-- Requirements --
1. In the mortgage page below, what range do rates and APRs on most 15-30 year fixed government-backed mortgages fall in?
2. Say whether each statement agrees with the mortgage page below, quoting the words that decide it. (a) The refinance programs serve only borrowers with substantial equity. (b) Rising home values allow cash-out refinances in many cases. (c) Refinancing to remove PMI requires at least 20% equity.

-- Page --
[Update — The Fed and Obama administration have been compressing mortgage interest rates for some time now. Due to those efforts and other market factors, mortgage rates and APR’s on most 15-30 year fixed government-backed mortgages have recently been coming in between 2.75 and 4.5%. But mortgage interest rates may be moving significantly higher soon so contact us today to learn more and get the process started.]
There are several government-backed home purchase programs designed to make it easier for Americans to buy a home. The goal of these programs is to allow for low down payments and to make it easier for people with less than perfect credit to qualify for a mortgage. With mortgage interest rates near historical lows and housing prices increasing across the country again, now is a terrific time to look into buying a home. Fill in the contact form on our home purchase programs page to learn more about the available government-backed purchase programs and perhaps to get pre-qualified for a home purchase loan.
For Homeowners Who Have Equity
There are several superb government-backed refinance programs for borrowers who have even a little equity in their homes and there are various good reasons to seek a refinance:
- Lower interest rates and monthly payments. With rates near all time lows still, refinancing to a better rate can help families save a lot of money.
- Get cash out. Home values are increasing across the country which allows for cash out refinances in many cases.
- Get rid of mortgage insurance (PMI). If you have at least 10% equity contact us to look at refinancing to remove monthly PMI payments.

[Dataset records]
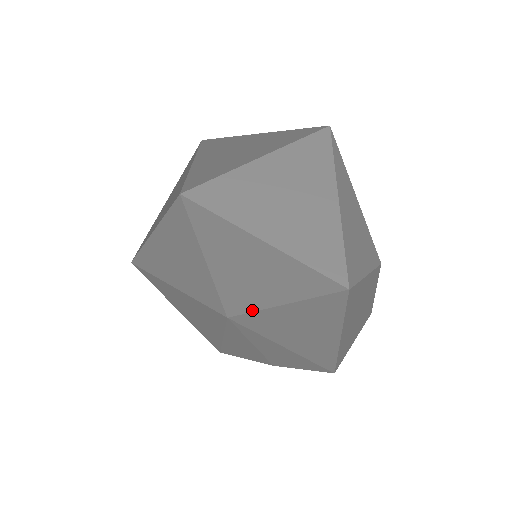
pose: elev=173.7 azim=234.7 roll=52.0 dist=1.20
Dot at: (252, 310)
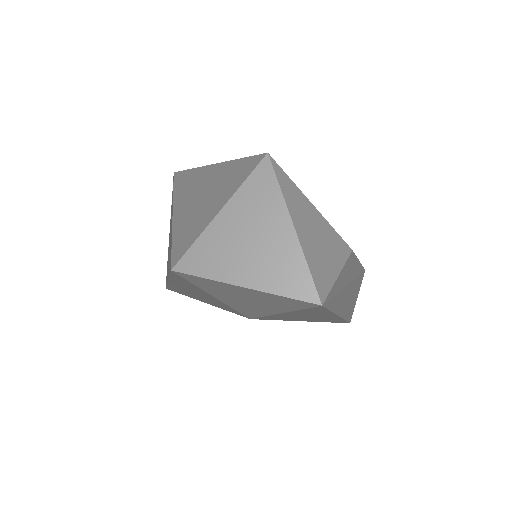
Dot at: (264, 316)
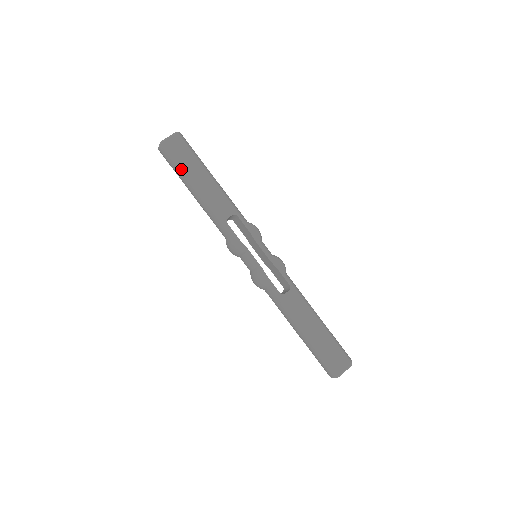
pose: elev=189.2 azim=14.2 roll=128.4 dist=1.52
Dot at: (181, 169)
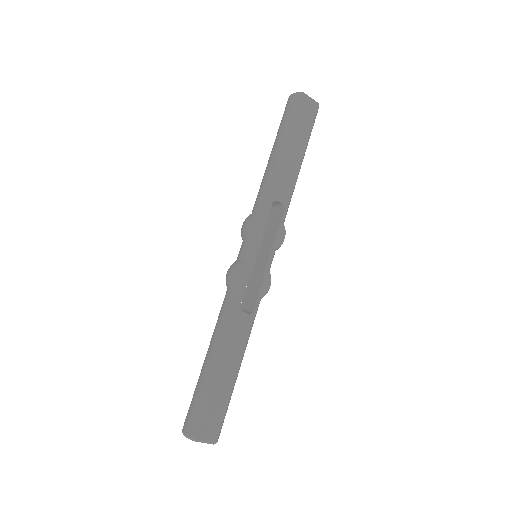
Dot at: (292, 125)
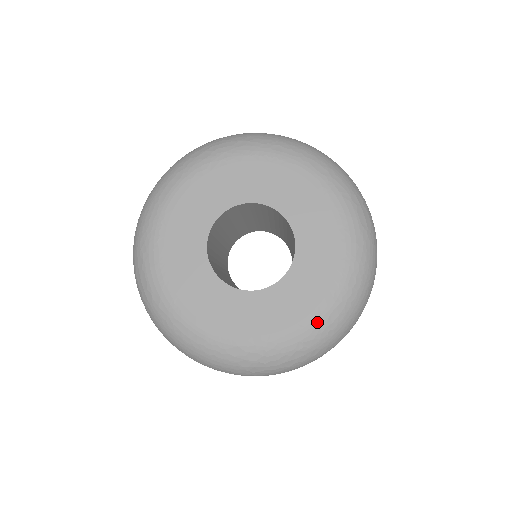
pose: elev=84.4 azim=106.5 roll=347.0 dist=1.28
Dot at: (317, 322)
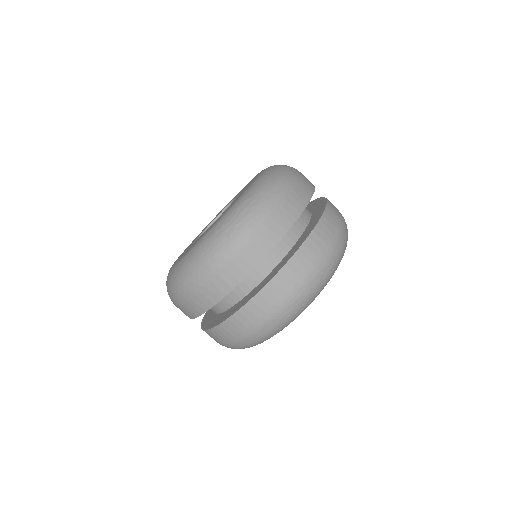
Dot at: (251, 186)
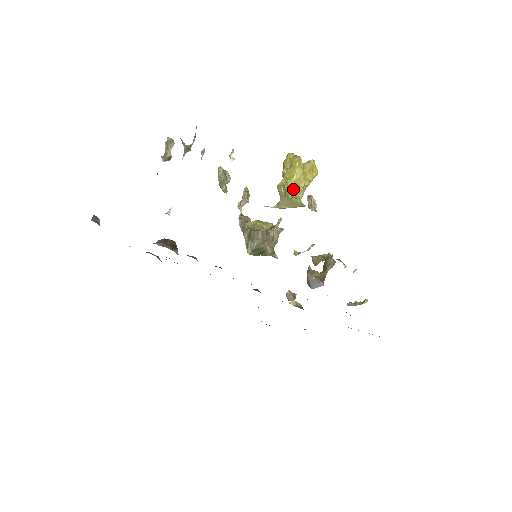
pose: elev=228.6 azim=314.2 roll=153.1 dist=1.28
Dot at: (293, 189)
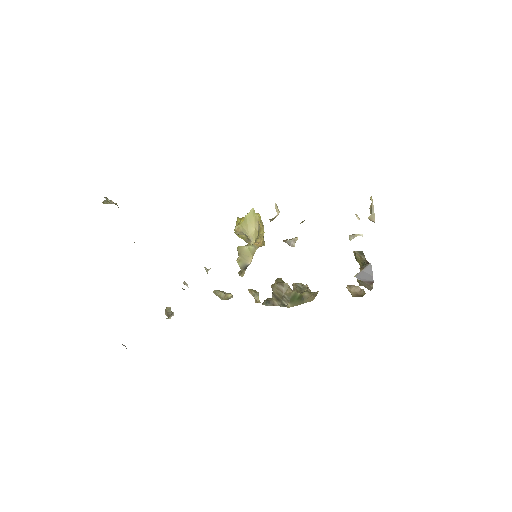
Dot at: occluded
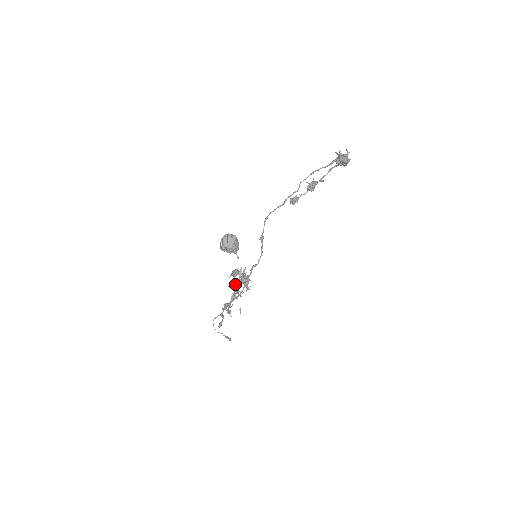
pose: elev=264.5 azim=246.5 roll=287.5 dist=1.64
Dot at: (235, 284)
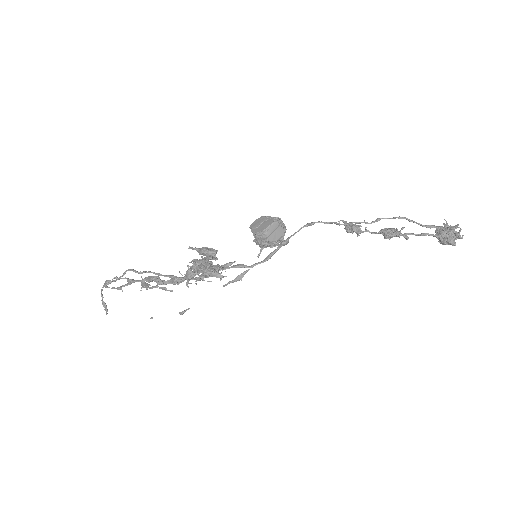
Dot at: (198, 268)
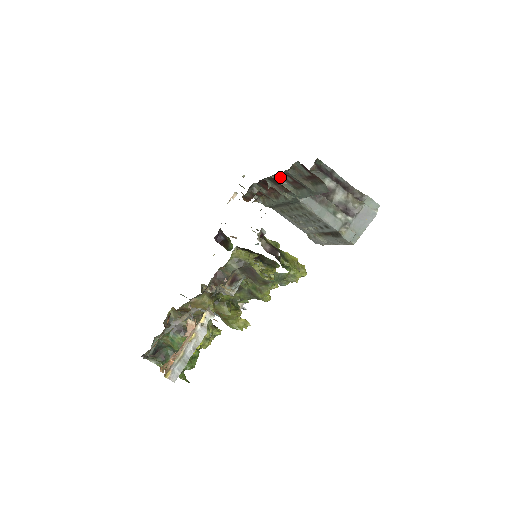
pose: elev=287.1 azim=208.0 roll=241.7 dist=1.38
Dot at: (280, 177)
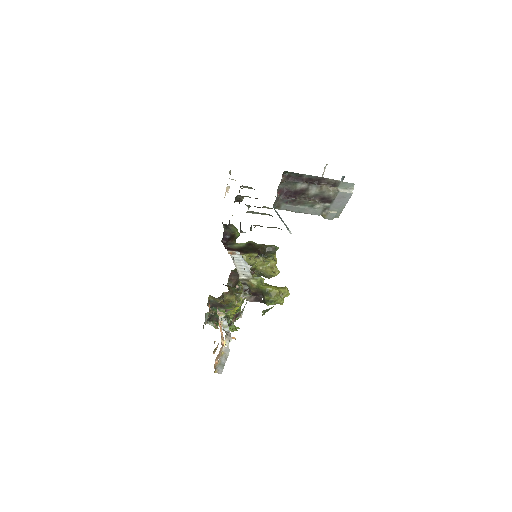
Dot at: occluded
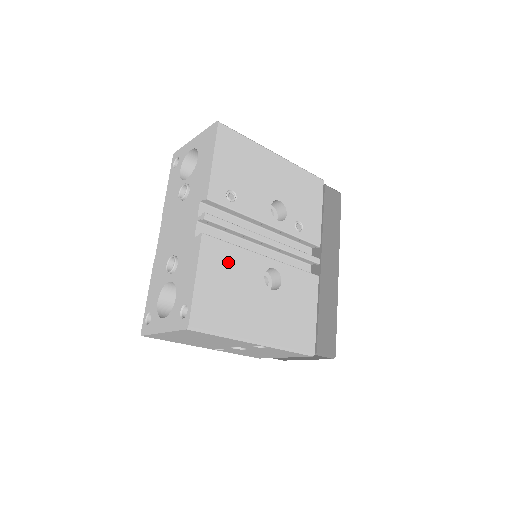
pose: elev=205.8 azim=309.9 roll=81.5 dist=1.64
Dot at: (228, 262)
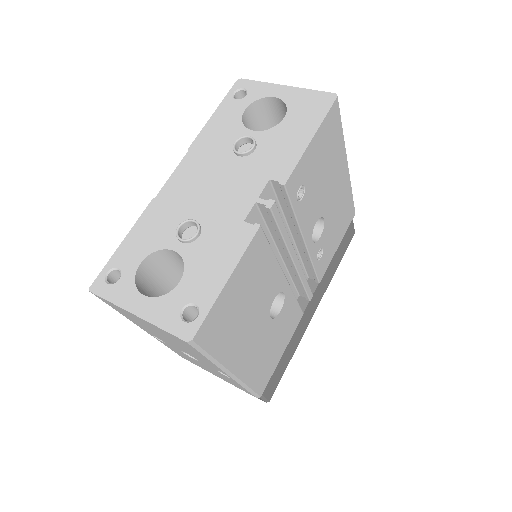
Dot at: (260, 271)
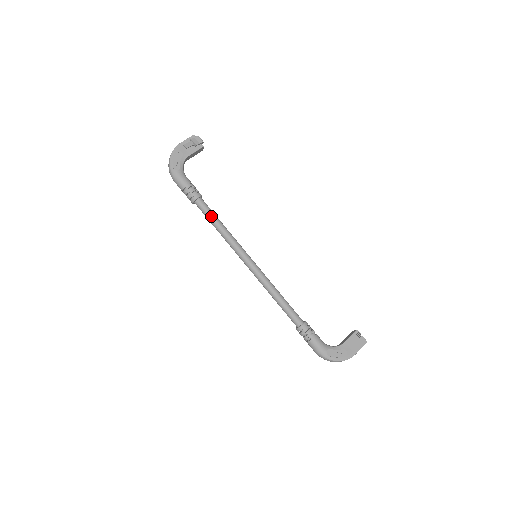
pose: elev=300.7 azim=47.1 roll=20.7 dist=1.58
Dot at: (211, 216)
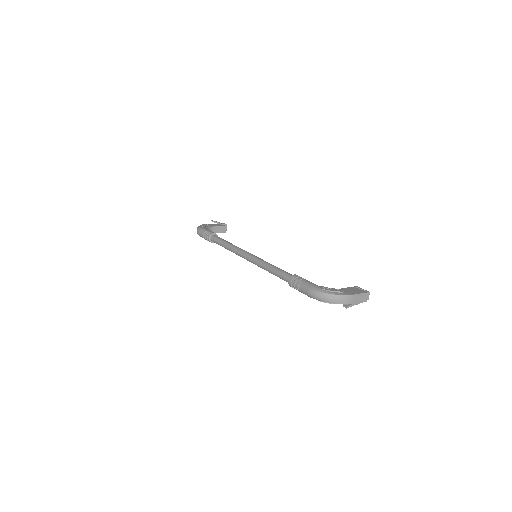
Dot at: (222, 239)
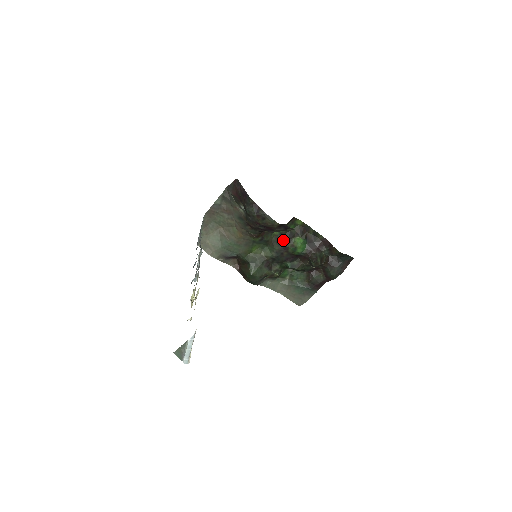
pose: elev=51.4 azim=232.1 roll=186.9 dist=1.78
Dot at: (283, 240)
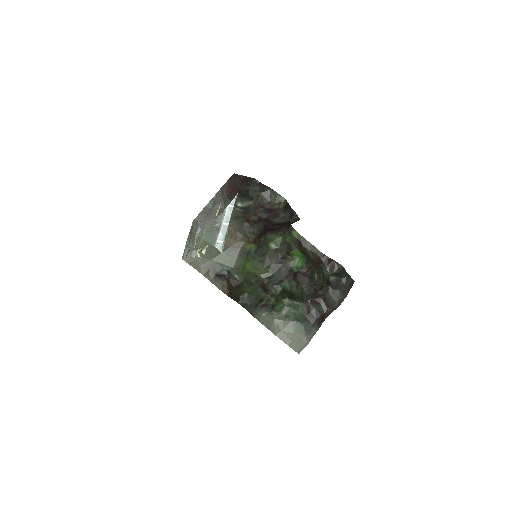
Dot at: (280, 253)
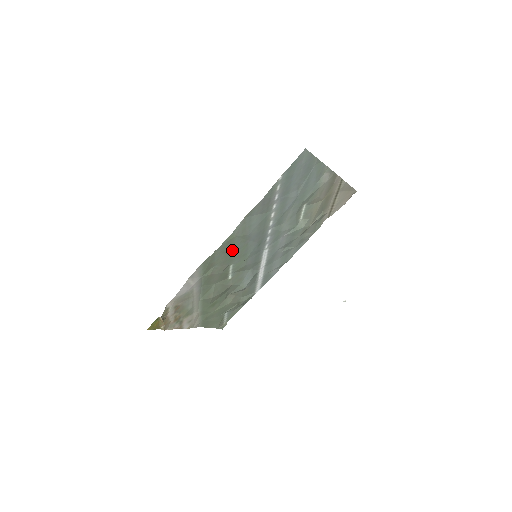
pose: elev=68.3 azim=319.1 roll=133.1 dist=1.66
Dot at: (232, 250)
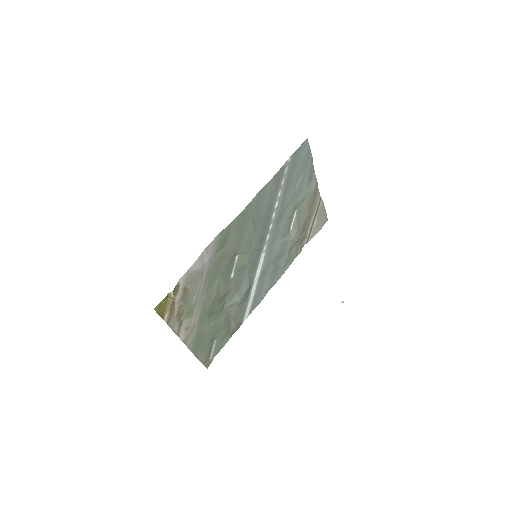
Dot at: (244, 230)
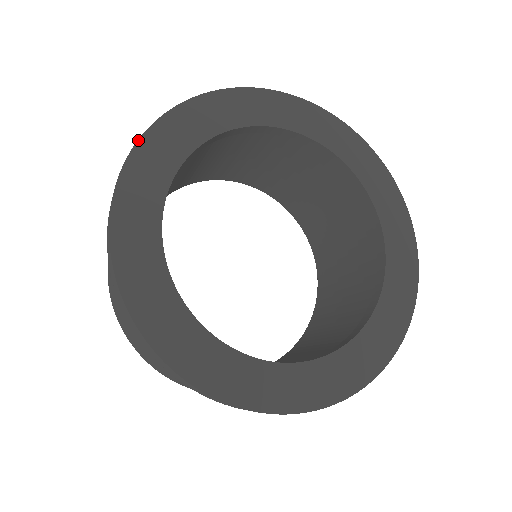
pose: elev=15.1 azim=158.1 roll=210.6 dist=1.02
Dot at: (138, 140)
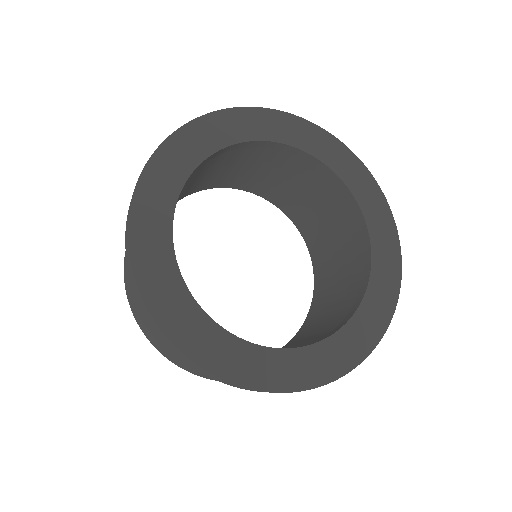
Dot at: (151, 156)
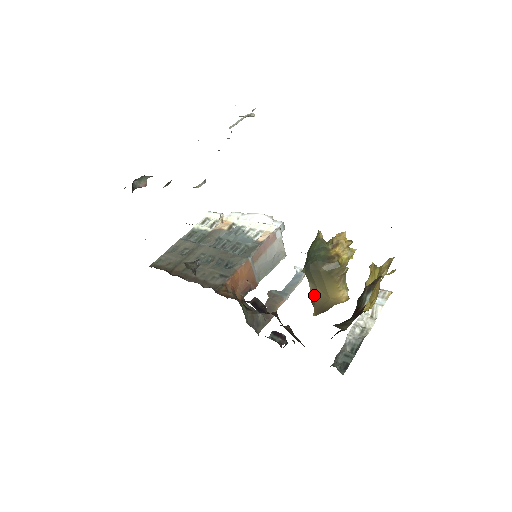
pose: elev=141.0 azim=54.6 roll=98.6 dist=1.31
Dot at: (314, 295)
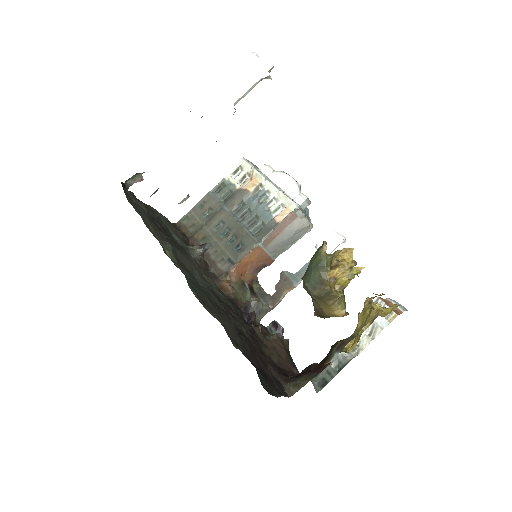
Dot at: (313, 302)
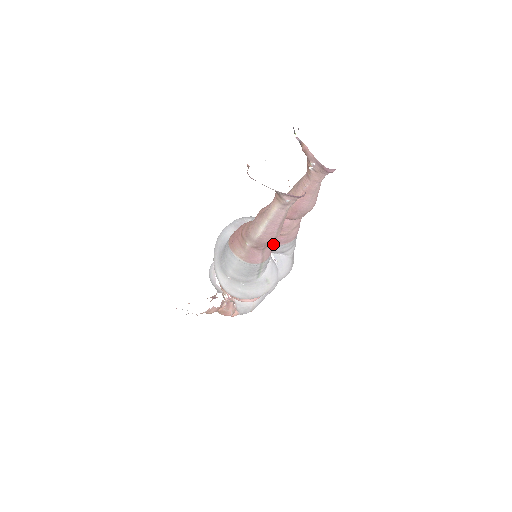
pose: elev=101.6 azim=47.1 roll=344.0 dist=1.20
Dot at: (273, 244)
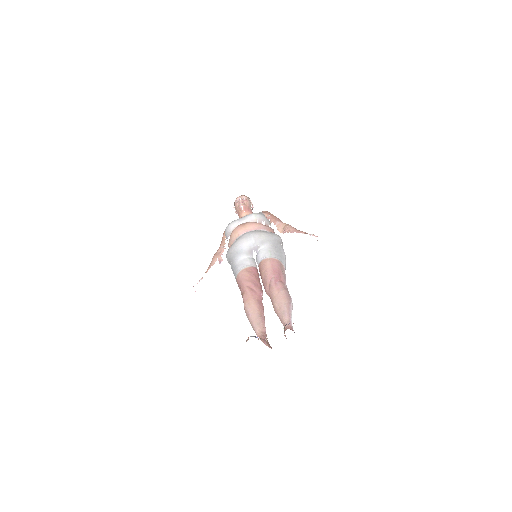
Dot at: occluded
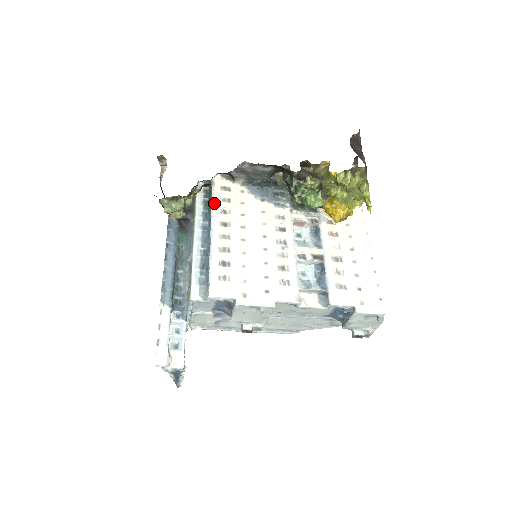
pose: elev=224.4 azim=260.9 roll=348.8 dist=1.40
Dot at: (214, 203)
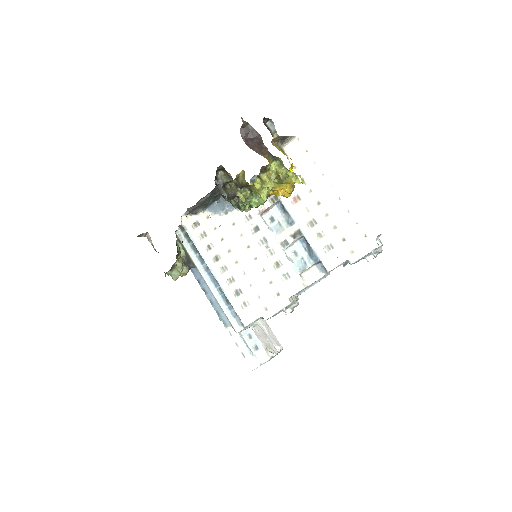
Dot at: (197, 246)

-- Response list --
1. Between 2.75 and 4.5%.

2.
(a) No: "for borrowers who have even a little equity in their homes"
(b) Yes: "Home values are increasing across the country which allows for cash out refinances in many cases."
(c) No: "If you have at least 10% equity contact us to look at refinancing to remove monthly PMI payments."